A day after one of the biggest slavery indictments in Southwest Florida history, U.S. Sen. Bernie Sanders, I-Vt., visited the Coalition of Immokalee Workers and called for Senate hearings on farm conditions.

“This is not acceptable in the United States of America,” Sanders said. “Consumers do not want their tomatoes picked by workers who are so grossly mistreated. We want congressional hearings so people can understand how slavery can take place here.”

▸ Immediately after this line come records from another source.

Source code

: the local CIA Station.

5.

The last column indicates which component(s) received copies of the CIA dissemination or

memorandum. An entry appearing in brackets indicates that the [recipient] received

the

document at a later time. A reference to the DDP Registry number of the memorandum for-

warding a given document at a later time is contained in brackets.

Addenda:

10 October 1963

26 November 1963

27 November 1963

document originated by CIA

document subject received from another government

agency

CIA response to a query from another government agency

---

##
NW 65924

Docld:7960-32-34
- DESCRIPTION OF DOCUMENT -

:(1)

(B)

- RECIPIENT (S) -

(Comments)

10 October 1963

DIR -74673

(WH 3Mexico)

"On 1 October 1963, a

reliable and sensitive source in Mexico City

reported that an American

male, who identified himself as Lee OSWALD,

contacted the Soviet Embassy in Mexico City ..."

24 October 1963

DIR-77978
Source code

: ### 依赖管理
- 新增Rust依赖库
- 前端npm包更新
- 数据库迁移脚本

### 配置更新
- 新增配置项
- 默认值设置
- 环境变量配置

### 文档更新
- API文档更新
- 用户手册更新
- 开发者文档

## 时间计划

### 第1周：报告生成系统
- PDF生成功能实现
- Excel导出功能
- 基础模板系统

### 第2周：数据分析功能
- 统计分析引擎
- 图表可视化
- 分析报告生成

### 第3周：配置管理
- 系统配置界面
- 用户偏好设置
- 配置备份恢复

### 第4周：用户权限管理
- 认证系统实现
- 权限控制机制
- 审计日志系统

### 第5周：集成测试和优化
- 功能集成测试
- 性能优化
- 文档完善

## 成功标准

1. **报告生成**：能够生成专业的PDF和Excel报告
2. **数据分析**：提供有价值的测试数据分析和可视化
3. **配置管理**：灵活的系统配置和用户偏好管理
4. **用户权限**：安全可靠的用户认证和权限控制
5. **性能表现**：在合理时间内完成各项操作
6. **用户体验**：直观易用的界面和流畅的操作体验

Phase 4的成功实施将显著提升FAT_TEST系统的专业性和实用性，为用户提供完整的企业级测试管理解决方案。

Sanders was joined by best-selling author Eric Schlosser (“Fast Food Nation”) and Noelle Damico, national coordinator of the 2.3 million-member Presbyterian Church’s Campaign for Fair Food. They urged Burger King to agree to a penny-per-pound rate increase for farm workers, as McDonald’s and Yum! Brands (parent corporation of Taco Bell) have, following a campaign by the Coalition.

Sanders, a member of the Senate labor committee, released two letters: one to Burger King CEO John Chidsey, one to Reggie Brown, executive vice-president of Florida Tomato Growers Exchange also signed by Sens. Dick Durbin, D-Ill., Sherrod Brown, D-Ohio and committee chairman Edward Kennedy, D-Mass.

Both letters urged participation in the rate increase, saying workers’ pay has not gone up in two decades, that slavery cases have been brought successfully against people in the tomato industry and that workers’ living conditions in Southwest Florida are “among the worst in the agriculture industry.”

Sanders said the slavery case is just the extreme end of a spectrum of potential exploitation farm workers face.